Repeat the records below in their entirety, exactly.

- _Task data_
******************************

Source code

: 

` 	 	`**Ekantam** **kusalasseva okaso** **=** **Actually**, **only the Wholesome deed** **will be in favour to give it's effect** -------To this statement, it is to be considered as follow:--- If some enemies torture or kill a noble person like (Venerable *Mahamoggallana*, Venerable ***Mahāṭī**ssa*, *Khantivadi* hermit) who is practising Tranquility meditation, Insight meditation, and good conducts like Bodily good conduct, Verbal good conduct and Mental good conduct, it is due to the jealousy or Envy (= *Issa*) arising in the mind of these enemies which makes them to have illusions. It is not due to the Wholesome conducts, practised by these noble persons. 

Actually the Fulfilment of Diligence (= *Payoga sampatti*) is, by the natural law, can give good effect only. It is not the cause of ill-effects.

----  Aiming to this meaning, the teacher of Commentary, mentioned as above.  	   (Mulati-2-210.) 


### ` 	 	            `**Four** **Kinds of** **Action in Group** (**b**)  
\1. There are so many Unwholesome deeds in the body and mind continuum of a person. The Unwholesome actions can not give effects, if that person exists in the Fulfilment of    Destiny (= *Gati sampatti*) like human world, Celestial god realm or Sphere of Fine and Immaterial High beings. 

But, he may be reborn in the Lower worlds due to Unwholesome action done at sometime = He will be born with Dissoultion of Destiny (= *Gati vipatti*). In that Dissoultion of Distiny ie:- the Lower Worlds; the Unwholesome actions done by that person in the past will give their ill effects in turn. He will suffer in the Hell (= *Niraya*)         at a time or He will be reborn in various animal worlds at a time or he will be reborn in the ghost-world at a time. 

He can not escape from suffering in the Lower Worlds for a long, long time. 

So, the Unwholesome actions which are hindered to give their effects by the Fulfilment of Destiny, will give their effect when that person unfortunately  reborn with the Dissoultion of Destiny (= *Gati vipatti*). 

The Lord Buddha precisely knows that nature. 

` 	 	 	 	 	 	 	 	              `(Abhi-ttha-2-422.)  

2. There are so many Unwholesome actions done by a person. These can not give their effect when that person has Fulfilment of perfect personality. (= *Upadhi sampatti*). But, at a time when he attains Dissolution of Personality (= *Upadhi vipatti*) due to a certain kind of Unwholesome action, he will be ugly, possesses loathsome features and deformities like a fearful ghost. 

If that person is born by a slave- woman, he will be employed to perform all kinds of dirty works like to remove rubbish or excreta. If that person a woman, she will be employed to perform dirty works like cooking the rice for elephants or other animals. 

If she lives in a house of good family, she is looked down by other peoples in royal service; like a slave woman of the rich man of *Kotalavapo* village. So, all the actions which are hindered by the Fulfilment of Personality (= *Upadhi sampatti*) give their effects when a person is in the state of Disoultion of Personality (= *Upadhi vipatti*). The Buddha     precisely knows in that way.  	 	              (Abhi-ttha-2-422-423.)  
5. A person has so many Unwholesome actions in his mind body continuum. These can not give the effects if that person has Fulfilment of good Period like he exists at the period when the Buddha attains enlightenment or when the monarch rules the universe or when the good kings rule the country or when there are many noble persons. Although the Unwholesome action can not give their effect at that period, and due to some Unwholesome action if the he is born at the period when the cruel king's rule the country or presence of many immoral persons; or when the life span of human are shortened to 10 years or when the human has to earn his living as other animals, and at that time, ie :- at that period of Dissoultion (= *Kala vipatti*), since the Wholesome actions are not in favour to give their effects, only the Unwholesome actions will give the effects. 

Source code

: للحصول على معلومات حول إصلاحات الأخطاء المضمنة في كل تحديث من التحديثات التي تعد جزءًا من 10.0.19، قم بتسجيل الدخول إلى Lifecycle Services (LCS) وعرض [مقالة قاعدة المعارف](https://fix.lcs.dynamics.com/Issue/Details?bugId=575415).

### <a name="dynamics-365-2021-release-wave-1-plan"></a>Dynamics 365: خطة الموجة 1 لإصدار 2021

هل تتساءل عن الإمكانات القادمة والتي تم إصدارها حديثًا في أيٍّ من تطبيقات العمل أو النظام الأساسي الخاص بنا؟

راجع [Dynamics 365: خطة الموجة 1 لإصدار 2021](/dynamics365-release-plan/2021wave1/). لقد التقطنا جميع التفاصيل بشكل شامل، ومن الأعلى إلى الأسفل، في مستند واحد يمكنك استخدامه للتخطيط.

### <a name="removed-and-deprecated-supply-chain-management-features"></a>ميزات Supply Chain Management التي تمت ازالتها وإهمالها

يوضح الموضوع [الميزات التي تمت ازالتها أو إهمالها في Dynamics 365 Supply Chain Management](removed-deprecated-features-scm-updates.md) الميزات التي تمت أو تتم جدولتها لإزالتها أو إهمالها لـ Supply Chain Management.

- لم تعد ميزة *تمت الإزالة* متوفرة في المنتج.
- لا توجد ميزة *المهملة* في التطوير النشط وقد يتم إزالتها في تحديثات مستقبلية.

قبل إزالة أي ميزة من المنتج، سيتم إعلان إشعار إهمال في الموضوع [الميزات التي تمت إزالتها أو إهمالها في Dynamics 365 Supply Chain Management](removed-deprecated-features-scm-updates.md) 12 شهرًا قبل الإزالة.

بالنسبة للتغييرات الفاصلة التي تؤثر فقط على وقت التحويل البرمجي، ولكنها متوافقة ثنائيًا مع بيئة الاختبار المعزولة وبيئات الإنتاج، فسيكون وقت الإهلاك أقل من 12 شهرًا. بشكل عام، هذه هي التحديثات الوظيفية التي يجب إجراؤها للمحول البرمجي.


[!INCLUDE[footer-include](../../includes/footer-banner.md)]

******************************

- _Expected answer_
Source code

: 

` 	 	`**Ekantam** **kusalasseva okaso** **=** **Actually**, **only the Wholesome deed** **will be in favour to give it's effect** -------To this statement, it is to be considered as follow:--- If some enemies torture or kill a noble person like (Venerable *Mahamoggallana*, Venerable ***Mahāṭī**ssa*, *Khantivadi* hermit) who is practising Tranquility meditation, Insight meditation, and good conducts like Bodily good conduct, Verbal good conduct and Mental good conduct, it is due to the jealousy or Envy (= *Issa*) arising in the mind of these enemies which makes them to have illusions. It is not due to the Wholesome conducts, practised by these noble persons. 

Actually the Fulfilment of Diligence (= *Payoga sampatti*) is, by the natural law, can give good effect only. It is not the cause of ill-effects.

----  Aiming to this meaning, the teacher of Commentary, mentioned as above.  	   (Mulati-2-210.) 


### ` 	 	            `**Four** **Kinds of** **Action in Group** (**b**)  
\1. There are so many Unwholesome deeds in the body and mind continuum of a person. The Unwholesome actions can not give effects, if that person exists in the Fulfilment of    Destiny (= *Gati sampatti*) like human world, Celestial god realm or Sphere of Fine and Immaterial High beings. 

But, he may be reborn in the Lower worlds due to Unwholesome action done at sometime = He will be born with Dissoultion of Destiny (= *Gati vipatti*). In that Dissoultion of Distiny ie:- the Lower Worlds; the Unwholesome actions done by that person in the past will give their ill effects in turn. He will suffer in the Hell (= *Niraya*)         at a time or He will be reborn in various animal worlds at a time or he will be reborn in the ghost-world at a time. 

He can not escape from suffering in the Lower Worlds for a long, long time. 

So, the Unwholesome actions which are hindered to give their effects by the Fulfilment of Destiny, will give their effect when that person unfortunately  reborn with the Dissoultion of Destiny (= *Gati vipatti*). 

The Lord Buddha precisely knows that nature. 

` 	 	 	 	 	 	 	 	              `(Abhi-ttha-2-422.)  

2. There are so many Unwholesome actions done by a person. These can not give their effect when that person has Fulfilment of perfect personality. (= *Upadhi sampatti*). But, at a time when he attains Dissolution of Personality (= *Upadhi vipatti*) due to a certain kind of Unwholesome action, he will be ugly, possesses loathsome features and deformities like a fearful ghost. 

If that person is born by a slave- woman, he will be employed to perform all kinds of dirty works like to remove rubbish or excreta. If that person a woman, she will be employed to perform dirty works like cooking the rice for elephants or other animals. 

If she lives in a house of good family, she is looked down by other peoples in royal service; like a slave woman of the rich man of *Kotalavapo* village. So, all the actions which are hindered by the Fulfilment of Personality (= *Upadhi sampatti*) give their effects when a person is in the state of Disoultion of Personality (= *Upadhi vipatti*). The Buddha     precisely knows in that way.  	 	              (Abhi-ttha-2-422-423.)  
5. A person has so many Unwholesome actions in his mind body continuum. These can not give the effects if that person has Fulfilment of good Period like he exists at the period when the Buddha attains enlightenment or when the monarch rules the universe or when the good kings rule the country or when there are many noble persons. Although the Unwholesome action can not give their effect at that period, and due to some Unwholesome action if the he is born at the period when the cruel king's rule the country or presence of many immoral persons; or when the life span of human are shortened to 10 years or when the human has to earn his living as other animals, and at that time, ie :- at that period of Dissoultion (= *Kala vipatti*), since the Wholesome actions are not in favour to give their effects, only the Unwholesome actions will give the effects. 

Source code

: للحصول على معلومات حول إصلاحات الأخطاء المضمنة في كل تحديث من التحديثات التي تعد جزءًا من 10.0.19، قم بتسجيل الدخول إلى Lifecycle Services (LCS) وعرض [مقالة قاعدة المعارف](https://fix.lcs.dynamics.com/Issue/Details?bugId=575415).

### <a name="dynamics-365-2021-release-wave-1-plan"></a>Dynamics 365: خطة الموجة 1 لإصدار 2021

هل تتساءل عن الإمكانات القادمة والتي تم إصدارها حديثًا في أيٍّ من تطبيقات العمل أو النظام الأساسي الخاص بنا؟

راجع [Dynamics 365: خطة الموجة 1 لإصدار 2021](/dynamics365-release-plan/2021wave1/). لقد التقطنا جميع التفاصيل بشكل شامل، ومن الأعلى إلى الأسفل، في مستند واحد يمكنك استخدامه للتخطيط.

### <a name="removed-and-deprecated-supply-chain-management-features"></a>ميزات Supply Chain Management التي تمت ازالتها وإهمالها

يوضح الموضوع [الميزات التي تمت ازالتها أو إهمالها في Dynamics 365 Supply Chain Management](removed-deprecated-features-scm-updates.md) الميزات التي تمت أو تتم جدولتها لإزالتها أو إهمالها لـ Supply Chain Management.

- لم تعد ميزة *تمت الإزالة* متوفرة في المنتج.
- لا توجد ميزة *المهملة* في التطوير النشط وقد يتم إزالتها في تحديثات مستقبلية.

قبل إزالة أي ميزة من المنتج، سيتم إعلان إشعار إهمال في الموضوع [الميزات التي تمت إزالتها أو إهمالها في Dynamics 365 Supply Chain Management](removed-deprecated-features-scm-updates.md) 12 شهرًا قبل الإزالة.

بالنسبة للتغييرات الفاصلة التي تؤثر فقط على وقت التحويل البرمجي، ولكنها متوافقة ثنائيًا مع بيئة الاختبار المعزولة وبيئات الإنتاج، فسيكون وقت الإهلاك أقل من 12 شهرًا. بشكل عام، هذه هي التحديثات الوظيفية التي يجب إجراؤها للمحول البرمجي.


[!INCLUDE[footer-include](../../includes/footer-banner.md)]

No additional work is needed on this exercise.